The former chair and CEO of law firm Orrick Ralph Baxter, Microsoft general manager Jason Barnwell, Barclays Ventures founder Ben Davey, and Gilead Sciences head of legal operations Gary Tully also invested in the round.

“The LawAdvisor team has built something that has huge potential to transform the legal profession,” Davey says. “In an industry that has traditionally been reluctant to embrace new technology and ways of working, the collaborative approach taken to developing solutions to the industry’s trickiest issues has seen the team create something that in a short space of time could become industry standard.”

LawAdvisor will use the investment to expand its services. It has already launched two software as service solutions for the legal profession: LegalEye and Fibonacci. These solutions are designed to make the collaboration between internal and external legal teams.

“[We] will continue to expand several of our teams in order to be in the position to innovate alongside our clients, the legal industry generally, and in order to future-proof our products and our company,” Ong says.

Not the same as the other guys

LawAdvisor arguably fits into the regulation technology, or regtech, industry. Players in this market segment wants to automate companies’ compliance challenges. Ventures in the regtech industry covers cybersecurity, fraud-fighting, risk assessment, digital verification and legaltech.

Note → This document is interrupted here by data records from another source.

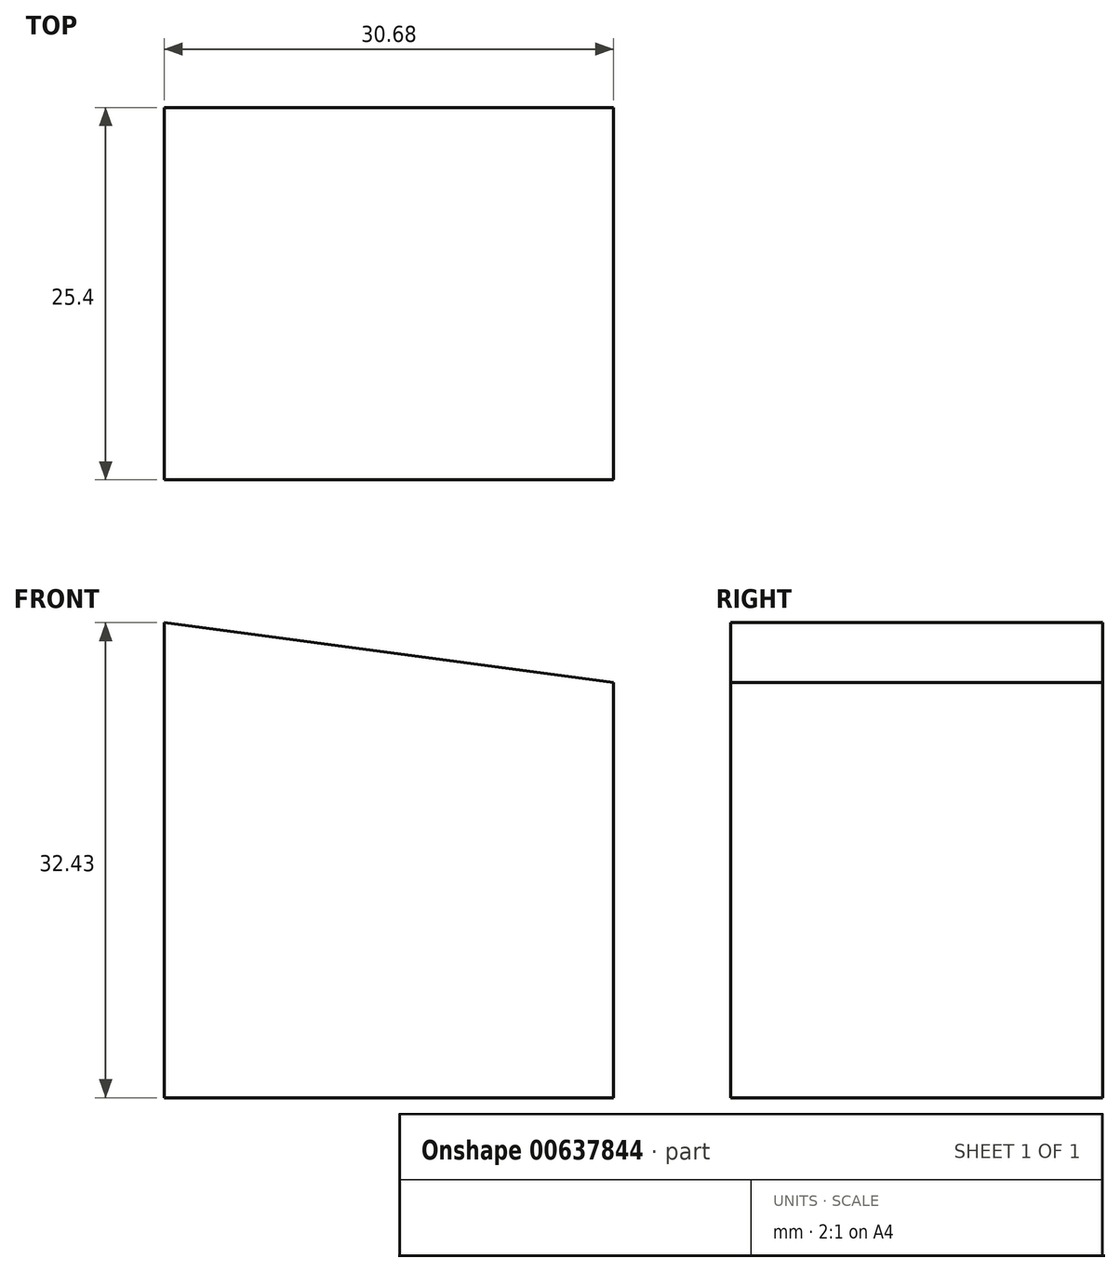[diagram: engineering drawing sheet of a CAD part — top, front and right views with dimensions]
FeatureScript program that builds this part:
annotation { "Feature Type Name" : "Feature", "Feature Type Description" : "" }
export const myFeature = defineFeature(function(context is Context, id is Id, definition is map)
    precondition{}
    {
        {
            var Q0;
            Q0=qCreatedBy(makeId("Front.planeOp"),FACE);
            var sketch = newSketch(context, id + "F0", { "sketchPlane" : qUnion([Q0])});
            skLineSegment(sketch, "E0", {"start": v(-57.07, 51.85) * mm, "end": v(-57.07, 19.42) * mm});
            skLineSegment(sketch, "E1", {"start": v(-57.07, 19.42) * mm, "end": v(-26.4, 19.42) * mm});
            skLineSegment(sketch, "E2", {"start": v(-26.4, 19.42) * mm, "end": v(-26.4, 47.76) * mm});
            skLineSegment(sketch, "E3", {"start": v(-26.4, 47.76) * mm, "end": v(-57.07, 51.85) * mm});
            skSolve(sketch);
        }
        {
            var Q0;
            Q0 = qSketchRegion(id + "F0", true);
            extrude(context, id + "F1", {"entities" : qUnion([Q0]), "depth" : 25.4 * mm, "offsetDistance" : 25.4 * mm});
        }
    });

It is big business. Since the 2008 recession, lawmakers have introduced tighter regulations to avoid another financial meltdown. Companies have, as a result, turned to regtech ventures for solutions to automate and streamline compliance.

Investors have coalesced to industry as a result of the skyrocketing interest. Regtech companies raised around $18.9bn in 2021, more than doubling the $7.8bn raised in 2020, according to a recent report from FinTech Global.

A new study from Juniper Research estimates that the global spend on regtech solutions will exceed $204bn, meaning it would account for over 50% of all regulatory compliance spend for the first time. The study estimated that $68bn will be spent on regtech solutions in 2022.

In short, there’s a lot of competition in this space. However, Ong is bullish about LawAdvisor’s ability to stand out from the crowd.

“The legaltech market is crowded in the sense that there are more and more solutions being developed everyday: it is not crowded in the sense that these tools have become commonplace,” he says. “Lawyers still far too heavily rely on word, outlook as their key tech offerings. Besides that, there are many point solutions that do exist, but they have struggled to find real world use.”

The LawAdvisor CEO says that the startup stands out from the crowd because of its “rigorous discovery processes with industry leaders to gain a deep understanding of the key issues and what change lawyers are looking for” and has “developed document management capabilities” that “can be configured like building blocks to create solutions tailored to specific needs of the teams using them.”

“Our secret-sauce and magic formula is combining these capabilities, after intimate and deep involvement from our end-users, and piecing them together to form products with particular use cases in mind,” Ong argues. “This is how both LegalEye and Fibonacci came to be developed. As we uncover new problems and expose new opportunities when confidence by our end-users increases, we believe we will continue to expose new product verticals and opportunities.”